Writing involves so much meta-cognition. We want to get a great idea down, spell well, have strong grammar, grab the reader, and teach the information. So much to remember!
Getting ready for the Civil War Study in Social Studies.
Students do a "Gallery Walk" of images from the time period. This helps determine what students know about the time period before the unit.
I had to ask the student who wrote down that this image is of Matthew Brady how she knew it was him. She said it was in our picture books that we were previewing. Good attention to the author's notes!
Misconception identified here! This is not Harriet Tubman!
Saturday, December 10, 2016
Friday, December 9, 2016
Our favorite volunteer led one of our social studies lesson this week on the gold rush.
Her husband's great-great grandfather had written a journal in the summer of 1852. Someone in the family had transcribed the journal many years ago. Students loved reading how the author documented his daily life. There were even a few love letters included to a young lady named Emily.
Students asked questions like, "What is ague?", "What is a cord?", "Did Emily ever come and visit him?".
Here is a photo of Mrs. F's husband's grandfather and his wife, the son and daughter-in-law of the author.
Last week, we completed our investigation on why do we need algebraic expressions.
Most students are able to find the pattern when the sequence is chronological. When the sequence skips values and jumps from 10 to 100 things begin to change. It is not ten times as much as the value for term 10.

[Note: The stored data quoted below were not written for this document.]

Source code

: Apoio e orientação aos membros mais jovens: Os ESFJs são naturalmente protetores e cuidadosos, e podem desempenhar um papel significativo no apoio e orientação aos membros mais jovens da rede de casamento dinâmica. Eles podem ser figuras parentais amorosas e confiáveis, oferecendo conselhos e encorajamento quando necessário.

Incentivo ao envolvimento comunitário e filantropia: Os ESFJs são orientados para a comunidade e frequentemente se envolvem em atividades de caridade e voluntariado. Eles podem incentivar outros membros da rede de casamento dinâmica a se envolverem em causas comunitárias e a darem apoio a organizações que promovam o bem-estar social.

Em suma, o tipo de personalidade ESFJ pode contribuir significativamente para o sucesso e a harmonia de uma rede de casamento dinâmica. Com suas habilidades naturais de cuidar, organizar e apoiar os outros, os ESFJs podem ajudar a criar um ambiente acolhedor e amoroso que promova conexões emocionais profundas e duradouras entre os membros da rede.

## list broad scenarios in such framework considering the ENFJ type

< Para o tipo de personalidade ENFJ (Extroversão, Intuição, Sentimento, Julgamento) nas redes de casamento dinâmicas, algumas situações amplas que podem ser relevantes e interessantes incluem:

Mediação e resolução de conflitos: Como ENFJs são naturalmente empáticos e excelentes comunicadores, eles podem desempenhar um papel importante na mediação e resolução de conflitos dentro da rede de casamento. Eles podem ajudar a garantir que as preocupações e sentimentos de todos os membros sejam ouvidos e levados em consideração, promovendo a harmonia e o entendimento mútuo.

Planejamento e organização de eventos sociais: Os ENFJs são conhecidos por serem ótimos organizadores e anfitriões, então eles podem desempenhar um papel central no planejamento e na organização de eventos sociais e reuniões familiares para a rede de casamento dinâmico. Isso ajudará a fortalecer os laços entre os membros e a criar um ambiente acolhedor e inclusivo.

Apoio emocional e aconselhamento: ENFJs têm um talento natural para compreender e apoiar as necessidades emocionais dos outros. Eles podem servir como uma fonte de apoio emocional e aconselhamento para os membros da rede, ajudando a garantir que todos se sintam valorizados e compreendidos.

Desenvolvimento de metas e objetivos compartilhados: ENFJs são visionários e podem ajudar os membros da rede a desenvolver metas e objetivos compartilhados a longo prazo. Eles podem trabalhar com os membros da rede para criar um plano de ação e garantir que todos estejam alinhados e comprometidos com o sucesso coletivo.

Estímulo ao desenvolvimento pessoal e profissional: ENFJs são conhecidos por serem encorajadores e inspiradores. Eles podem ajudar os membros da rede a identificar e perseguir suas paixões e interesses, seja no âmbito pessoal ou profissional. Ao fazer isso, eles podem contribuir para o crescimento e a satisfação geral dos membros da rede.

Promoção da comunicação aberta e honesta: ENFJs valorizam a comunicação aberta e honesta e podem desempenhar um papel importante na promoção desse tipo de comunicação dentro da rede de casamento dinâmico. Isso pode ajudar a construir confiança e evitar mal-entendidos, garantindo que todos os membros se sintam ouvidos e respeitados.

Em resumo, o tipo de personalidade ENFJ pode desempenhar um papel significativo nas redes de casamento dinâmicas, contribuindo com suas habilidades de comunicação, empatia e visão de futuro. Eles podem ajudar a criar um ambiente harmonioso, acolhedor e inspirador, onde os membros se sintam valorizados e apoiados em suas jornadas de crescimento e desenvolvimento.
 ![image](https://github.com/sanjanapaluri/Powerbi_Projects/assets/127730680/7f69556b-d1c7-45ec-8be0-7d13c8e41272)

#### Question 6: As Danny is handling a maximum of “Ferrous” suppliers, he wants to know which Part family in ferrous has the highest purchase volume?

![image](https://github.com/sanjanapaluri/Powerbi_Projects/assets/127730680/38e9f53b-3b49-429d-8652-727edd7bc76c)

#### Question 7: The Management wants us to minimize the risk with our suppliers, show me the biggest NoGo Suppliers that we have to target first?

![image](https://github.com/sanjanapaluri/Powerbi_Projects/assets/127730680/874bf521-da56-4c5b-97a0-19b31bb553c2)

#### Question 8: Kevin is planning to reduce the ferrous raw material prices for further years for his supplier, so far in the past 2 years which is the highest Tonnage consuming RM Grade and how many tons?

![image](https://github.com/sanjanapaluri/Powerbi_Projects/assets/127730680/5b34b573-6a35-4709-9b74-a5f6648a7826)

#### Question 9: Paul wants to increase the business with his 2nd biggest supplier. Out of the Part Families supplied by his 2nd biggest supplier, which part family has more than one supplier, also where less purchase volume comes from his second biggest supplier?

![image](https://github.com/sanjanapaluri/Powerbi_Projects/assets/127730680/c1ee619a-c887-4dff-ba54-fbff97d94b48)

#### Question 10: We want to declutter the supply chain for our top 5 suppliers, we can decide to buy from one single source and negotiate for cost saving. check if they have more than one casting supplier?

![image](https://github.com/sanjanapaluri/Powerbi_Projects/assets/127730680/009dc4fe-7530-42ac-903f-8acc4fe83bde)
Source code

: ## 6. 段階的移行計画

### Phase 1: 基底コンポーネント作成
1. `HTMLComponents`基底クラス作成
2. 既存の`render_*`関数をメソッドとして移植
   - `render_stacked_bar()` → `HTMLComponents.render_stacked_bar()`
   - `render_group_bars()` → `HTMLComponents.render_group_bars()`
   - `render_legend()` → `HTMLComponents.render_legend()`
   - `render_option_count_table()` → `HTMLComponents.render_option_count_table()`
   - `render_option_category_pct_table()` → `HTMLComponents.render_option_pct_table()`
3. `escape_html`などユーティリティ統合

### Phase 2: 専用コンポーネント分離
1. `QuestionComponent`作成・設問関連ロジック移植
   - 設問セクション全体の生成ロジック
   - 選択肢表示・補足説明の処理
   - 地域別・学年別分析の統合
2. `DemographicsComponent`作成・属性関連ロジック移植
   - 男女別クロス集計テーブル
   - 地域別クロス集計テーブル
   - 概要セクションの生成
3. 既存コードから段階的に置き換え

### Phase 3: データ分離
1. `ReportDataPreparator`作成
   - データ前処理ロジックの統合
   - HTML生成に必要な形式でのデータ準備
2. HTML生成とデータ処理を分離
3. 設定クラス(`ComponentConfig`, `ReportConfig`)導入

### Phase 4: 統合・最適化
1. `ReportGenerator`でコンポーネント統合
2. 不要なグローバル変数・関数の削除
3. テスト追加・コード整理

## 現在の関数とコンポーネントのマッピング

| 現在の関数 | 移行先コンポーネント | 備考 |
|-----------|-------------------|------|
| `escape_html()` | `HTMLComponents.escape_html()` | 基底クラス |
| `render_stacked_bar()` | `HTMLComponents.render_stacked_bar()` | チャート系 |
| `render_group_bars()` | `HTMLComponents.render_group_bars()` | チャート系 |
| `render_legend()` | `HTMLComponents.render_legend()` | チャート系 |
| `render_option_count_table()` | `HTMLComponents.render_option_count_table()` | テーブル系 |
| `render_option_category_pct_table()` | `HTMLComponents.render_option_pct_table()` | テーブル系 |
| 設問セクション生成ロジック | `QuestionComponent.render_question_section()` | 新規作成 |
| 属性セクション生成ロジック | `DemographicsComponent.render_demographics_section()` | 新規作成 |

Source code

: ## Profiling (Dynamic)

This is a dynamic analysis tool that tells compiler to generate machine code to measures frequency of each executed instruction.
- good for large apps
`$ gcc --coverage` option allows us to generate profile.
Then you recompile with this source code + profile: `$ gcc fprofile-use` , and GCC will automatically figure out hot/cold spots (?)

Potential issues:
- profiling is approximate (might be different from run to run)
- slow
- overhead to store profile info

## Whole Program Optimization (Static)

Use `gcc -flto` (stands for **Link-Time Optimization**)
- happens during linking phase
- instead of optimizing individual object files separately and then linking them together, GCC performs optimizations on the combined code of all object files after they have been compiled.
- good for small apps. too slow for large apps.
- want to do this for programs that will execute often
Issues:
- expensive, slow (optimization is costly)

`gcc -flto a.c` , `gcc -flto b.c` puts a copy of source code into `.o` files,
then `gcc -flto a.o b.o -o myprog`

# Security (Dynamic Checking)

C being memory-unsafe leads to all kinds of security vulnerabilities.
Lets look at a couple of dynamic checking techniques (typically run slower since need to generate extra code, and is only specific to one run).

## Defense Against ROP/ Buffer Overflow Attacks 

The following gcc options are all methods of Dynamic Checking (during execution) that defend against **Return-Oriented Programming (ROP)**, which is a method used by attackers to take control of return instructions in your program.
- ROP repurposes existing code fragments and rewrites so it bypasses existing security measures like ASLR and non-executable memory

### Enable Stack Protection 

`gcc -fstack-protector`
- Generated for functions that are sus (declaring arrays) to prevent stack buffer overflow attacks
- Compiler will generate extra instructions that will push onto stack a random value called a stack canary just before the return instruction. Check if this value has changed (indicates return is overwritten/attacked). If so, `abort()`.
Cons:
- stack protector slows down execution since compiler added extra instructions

Here you can sort of see how some students were postulating that the value for term ten should have doubled what the value was for term five (they are highlighted yellow) but then quickly the student could see that actually that was not the case.
So we tried using the comparison of terms 2, 4, and 6. You can see those highlighted in orange. The values are not increasing by doubling or tripling.
After more discussion, and much encouragement to stop looking just at the column of the height and its numbers (the recursive pattern) but to look across the columns to the co-variant values. The age and height correspond in value to each other.
We truly felt accomplished after quite a few students were able to determine the algebraic expression!!! Lots of high-fives and Woot Woots were going on!